## Page excerpt
________________________

I Could, But I’m Not Going To The Quiet Power of Values in Action

What does it actually mean to live by your values?
Not to write them down. Not to say them out loud. But to live them—especially when no one’s watching. Especially when you’re tempted to do otherwise.
In this episode of The Psychology of Us, Professor RJ Starr explores one of the most powerful forms of agency we rarely talk about: restraint. The kind that sounds like, “I could, but I’m not going to.”
That one sentence carries enormous psychological weight. It’s the difference between acting from impulse and acting from intention. It’s the difference between self-justification and self-authorship. It’s what transforms values from abstract ideas into lived identity.
This episode breaks the topic down into four segments:
1. The Misunderstanding of Values
Most people mistake values for traits or ideals, but values aren’t something you say you have—they’re something you prove through action. This segment explores how people inherit values unconsciously, how performative behavior often replaces principled living, and why values are only revealed when tested.

________________________

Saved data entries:

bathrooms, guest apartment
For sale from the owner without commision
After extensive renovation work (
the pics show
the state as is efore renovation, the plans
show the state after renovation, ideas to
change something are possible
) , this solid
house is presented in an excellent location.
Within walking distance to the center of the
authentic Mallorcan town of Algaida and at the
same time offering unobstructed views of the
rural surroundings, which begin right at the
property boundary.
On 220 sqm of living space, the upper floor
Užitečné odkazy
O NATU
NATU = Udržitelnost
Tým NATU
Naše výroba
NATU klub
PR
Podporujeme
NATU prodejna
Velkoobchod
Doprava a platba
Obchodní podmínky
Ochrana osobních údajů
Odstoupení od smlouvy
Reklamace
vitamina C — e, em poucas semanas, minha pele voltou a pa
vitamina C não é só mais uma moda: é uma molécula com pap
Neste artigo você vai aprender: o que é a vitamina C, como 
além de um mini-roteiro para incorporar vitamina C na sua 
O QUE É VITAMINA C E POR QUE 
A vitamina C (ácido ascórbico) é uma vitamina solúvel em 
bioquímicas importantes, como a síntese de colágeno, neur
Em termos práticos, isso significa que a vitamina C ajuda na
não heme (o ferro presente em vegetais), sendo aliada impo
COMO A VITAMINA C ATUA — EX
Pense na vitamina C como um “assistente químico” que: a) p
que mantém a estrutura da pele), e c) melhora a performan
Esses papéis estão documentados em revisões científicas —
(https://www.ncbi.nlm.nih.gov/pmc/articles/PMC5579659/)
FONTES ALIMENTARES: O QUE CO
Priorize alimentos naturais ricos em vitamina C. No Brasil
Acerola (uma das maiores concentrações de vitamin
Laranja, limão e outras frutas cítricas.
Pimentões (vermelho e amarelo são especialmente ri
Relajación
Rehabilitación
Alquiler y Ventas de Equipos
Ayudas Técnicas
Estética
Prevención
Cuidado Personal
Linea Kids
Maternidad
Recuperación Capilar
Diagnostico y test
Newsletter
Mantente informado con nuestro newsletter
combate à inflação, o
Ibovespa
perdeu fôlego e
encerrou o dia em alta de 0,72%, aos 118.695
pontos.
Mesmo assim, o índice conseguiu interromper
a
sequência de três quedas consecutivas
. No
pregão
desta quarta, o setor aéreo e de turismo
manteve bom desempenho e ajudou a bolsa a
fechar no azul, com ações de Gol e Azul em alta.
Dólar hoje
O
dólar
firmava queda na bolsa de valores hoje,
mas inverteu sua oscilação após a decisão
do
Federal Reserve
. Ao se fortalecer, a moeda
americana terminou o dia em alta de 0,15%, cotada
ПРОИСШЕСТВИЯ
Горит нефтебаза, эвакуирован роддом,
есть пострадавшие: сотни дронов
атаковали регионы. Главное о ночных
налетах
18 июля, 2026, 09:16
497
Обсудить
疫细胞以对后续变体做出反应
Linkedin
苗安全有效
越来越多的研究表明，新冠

________________________

## Work order
Continue the podcast episode description on living by your values, starting right after its last sentence.

## Answer space
2. I Could, But I’m Not Going To
Restraint is often misunderstood as repression, but in reality, it’s one of the clearest signs of inner freedom. This segment looks at how agency is expressed through the conscious decision not to act on every urge, impulse, or rationalization. We examine the psychology behind deliberate inaction, and how those moments of restraint build internal strength and integrity.
3. Values as Identity Anchors
The more your decisions align with your core values, the more coherent your identity becomes. This segment explores the relationship between repeated values-based action and self-concept clarity. When your values shape your behavior—even when it costs you comfort, popularity, or short-term reward—you build trust in yourself that no external validation can replace.
4. The Trap of Rationalization and the Gift of Clarity
When people act out of alignment with their values, they rarely admit it. Instead, they rationalize. This segment unpacks the subtle ways we deceive ourselves in the name of convenience or image management—and how clarity is restored through radical self-honesty. The goal is not perfection, but coherence: making decisions that reflect the kind of life you want to live, not just the mood you’re in.
Throughout the episode, Starr brings together insights from psychology, identity theory, self-determination research, and behavioral neuroscience. The result is a grounded, emotionally intelligent reflection on what it means to practice values—not as ideals, but as daily, embodied choices.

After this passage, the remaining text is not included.